Melian looked embarra.s.sed, and felt it.
"Uncle Seward," she urged at last. "You said you were--poor--more than once. Well, is it likely I'm going to sponge on you for all time? It's delightful to be here with you, while I'm picking up again, but--"
"'But',"--and again he interrupted. "My dear child, I see through it all. You are going on the tack of the up-to-date girl, wanting to be independent. There's a sort of grandiloquent, comforting smack about that good old word 'independent,' isn't there? Well, you can be just as independent as you like here. You can take entire charge. You can order me about as you want to--I don't say I shall obey, mind--but I shan't complain. Well, if you go bearleading some woman's cubs they won't do the first, and they'll do the last _ad lib_. Now then. Which is the lesser evil?"
Melian laughed outright. That was so exactly his brusque and to the point way of putting things. He went on, now very gently.

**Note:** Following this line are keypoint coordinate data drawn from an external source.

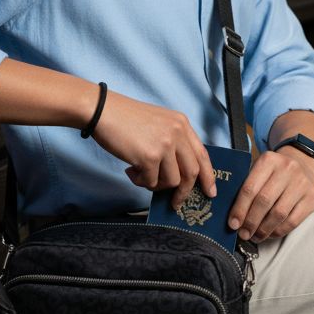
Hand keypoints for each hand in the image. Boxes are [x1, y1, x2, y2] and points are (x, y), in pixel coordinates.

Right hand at [90, 89, 216, 204]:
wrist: (103, 111)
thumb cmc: (126, 119)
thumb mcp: (159, 122)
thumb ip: (173, 141)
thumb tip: (179, 173)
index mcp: (182, 124)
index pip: (202, 155)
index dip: (208, 176)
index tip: (210, 191)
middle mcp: (177, 133)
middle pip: (191, 172)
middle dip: (184, 192)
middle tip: (176, 202)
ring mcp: (164, 145)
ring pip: (172, 181)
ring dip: (156, 184)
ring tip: (141, 175)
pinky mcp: (149, 156)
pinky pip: (151, 182)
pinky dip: (141, 182)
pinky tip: (131, 170)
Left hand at [227, 147, 313, 242]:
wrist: (304, 163)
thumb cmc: (276, 171)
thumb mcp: (261, 170)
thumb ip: (248, 187)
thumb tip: (235, 216)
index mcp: (268, 160)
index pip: (250, 188)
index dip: (240, 209)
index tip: (233, 224)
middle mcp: (287, 169)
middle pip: (264, 201)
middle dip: (251, 222)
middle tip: (243, 233)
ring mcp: (302, 183)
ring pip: (279, 213)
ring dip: (264, 229)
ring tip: (255, 236)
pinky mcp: (312, 198)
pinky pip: (292, 221)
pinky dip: (278, 231)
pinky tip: (270, 233)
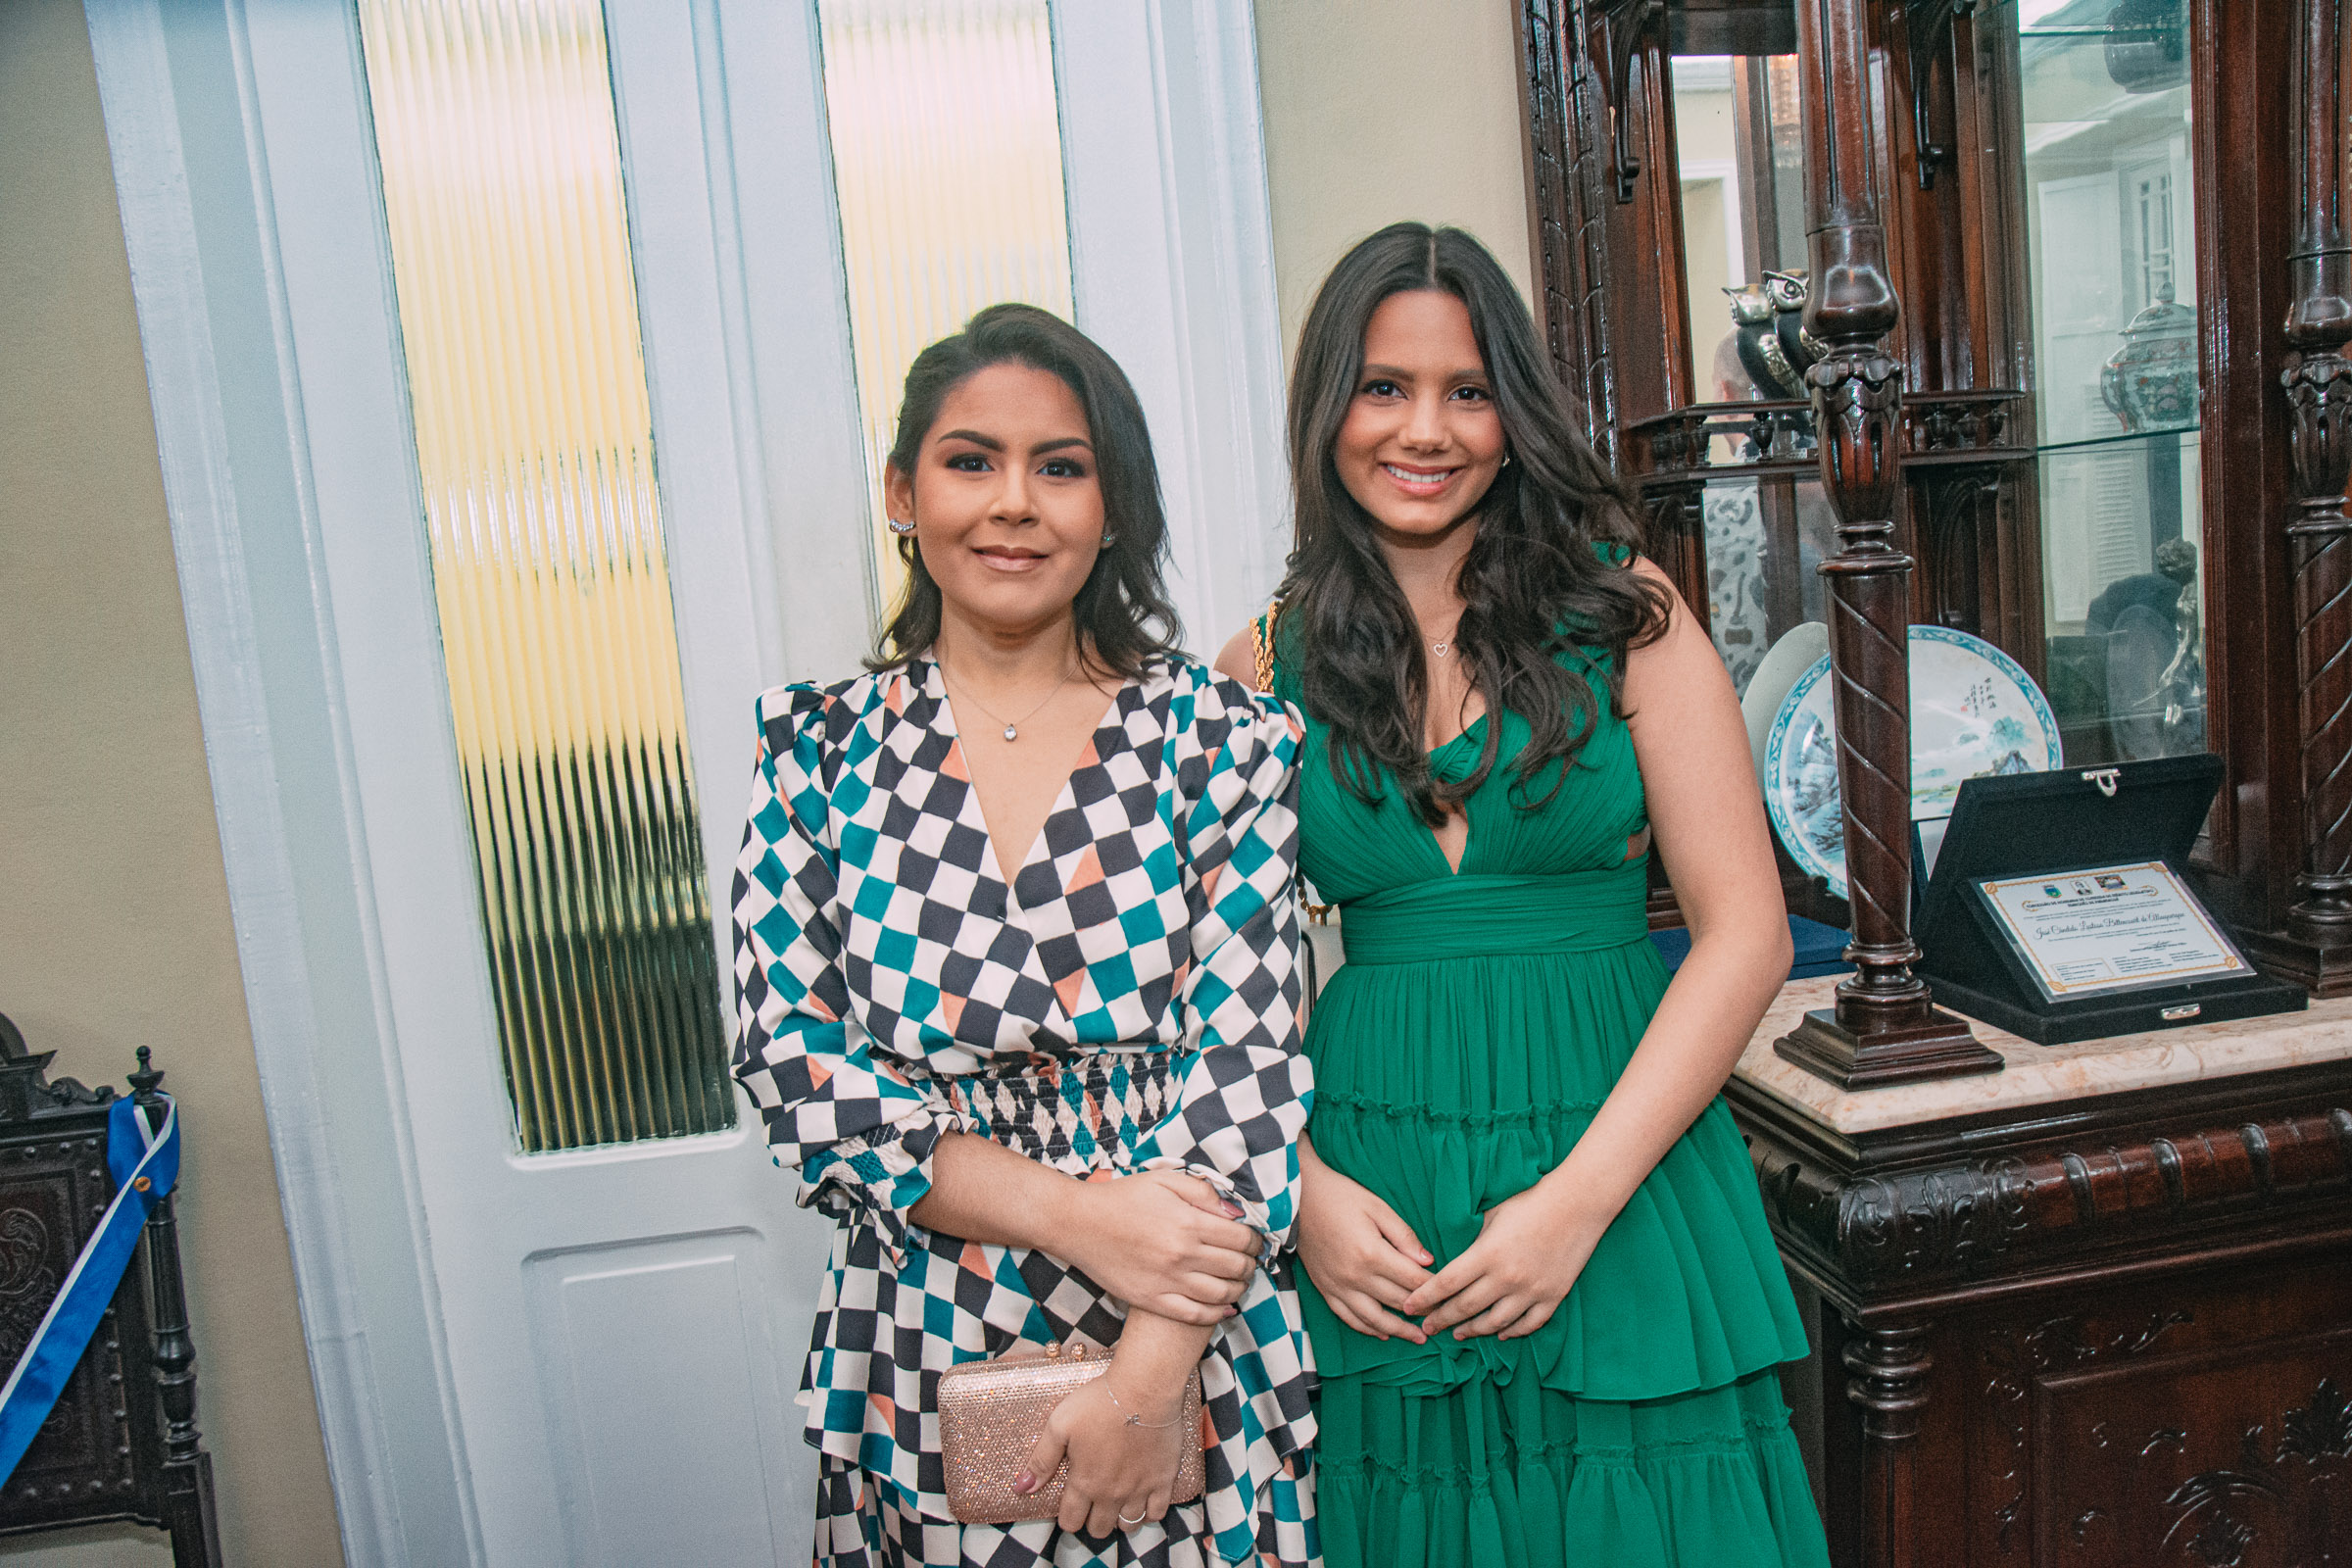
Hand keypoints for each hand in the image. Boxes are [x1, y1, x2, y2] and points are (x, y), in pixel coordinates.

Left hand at [1015, 1373, 1191, 1536]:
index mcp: (1084, 1482)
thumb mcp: (1060, 1425)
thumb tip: (1021, 1488)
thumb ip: (1042, 1460)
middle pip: (1099, 1529)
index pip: (1071, 1521)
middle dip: (1091, 1521)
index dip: (1067, 1518)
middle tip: (1092, 1504)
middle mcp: (1111, 1493)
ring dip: (1119, 1520)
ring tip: (1116, 1503)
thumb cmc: (1099, 1402)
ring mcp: (1140, 1489)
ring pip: (1128, 1526)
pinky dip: (1148, 1513)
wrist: (1144, 1388)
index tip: (1070, 1506)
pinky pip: (1157, 1513)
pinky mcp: (1163, 1479)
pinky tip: (1142, 1500)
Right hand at [1064, 1172, 1261, 1324]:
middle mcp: (1182, 1254)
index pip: (1241, 1239)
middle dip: (1250, 1265)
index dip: (1255, 1241)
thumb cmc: (1121, 1197)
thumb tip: (1236, 1211)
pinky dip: (1217, 1313)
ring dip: (1239, 1288)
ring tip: (1239, 1281)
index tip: (1254, 1240)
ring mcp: (1167, 1281)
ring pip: (1221, 1294)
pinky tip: (1225, 1307)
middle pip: (1236, 1267)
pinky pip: (1194, 1314)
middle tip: (1250, 1261)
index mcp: (1188, 1222)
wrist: (1077, 1223)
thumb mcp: (1164, 1180)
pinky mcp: (1152, 1300)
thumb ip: (1203, 1192)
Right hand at [1295, 1155, 1431, 1342]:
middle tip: (1443, 1318)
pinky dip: (1368, 1329)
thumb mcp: (1377, 1207)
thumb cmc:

"I am getting an old man now, child, and I have led a very lonely life.
In my old age it promises to be lonelier still. You are alone too. Is it mere chance that brings us together? But if you think you have a mission, may it not conceivably be one to look after the old instead of the young. So now--there you are."
The voice was even, matter-of-fact sounding. But underlying it was a note of feeling--of real pathos.
"When I emphasised the fact of being poor," the speaker went on, "I meant that I was in no position to indulge in luxuries, or outside jollification, like going abroad, for instance, to escape English winters, and so on. But you can see for yourself how this show is run, and that there's plenty of everything and no stint, and what's warm and snug and comfy for one is for two. That's where the 'poverty' begins and ends."
The girl got up and came over to him.
"Uncle Seward, I will stay with you as long as ever you want me," she said gravely, placing her hands upon his shoulders.
"Hurrah! This old shack's going to look up now," he cried. "I'll see if I can't beat up some one young about the country side, to make things livelier for you, dear. And then, when it gets warmer and springlike, we'll have such romps all over the country. Why these rotten old gargoyles with their noses rubbed off--you'll soon know them all by heart, be able to write a book about them, and all that sort of thing.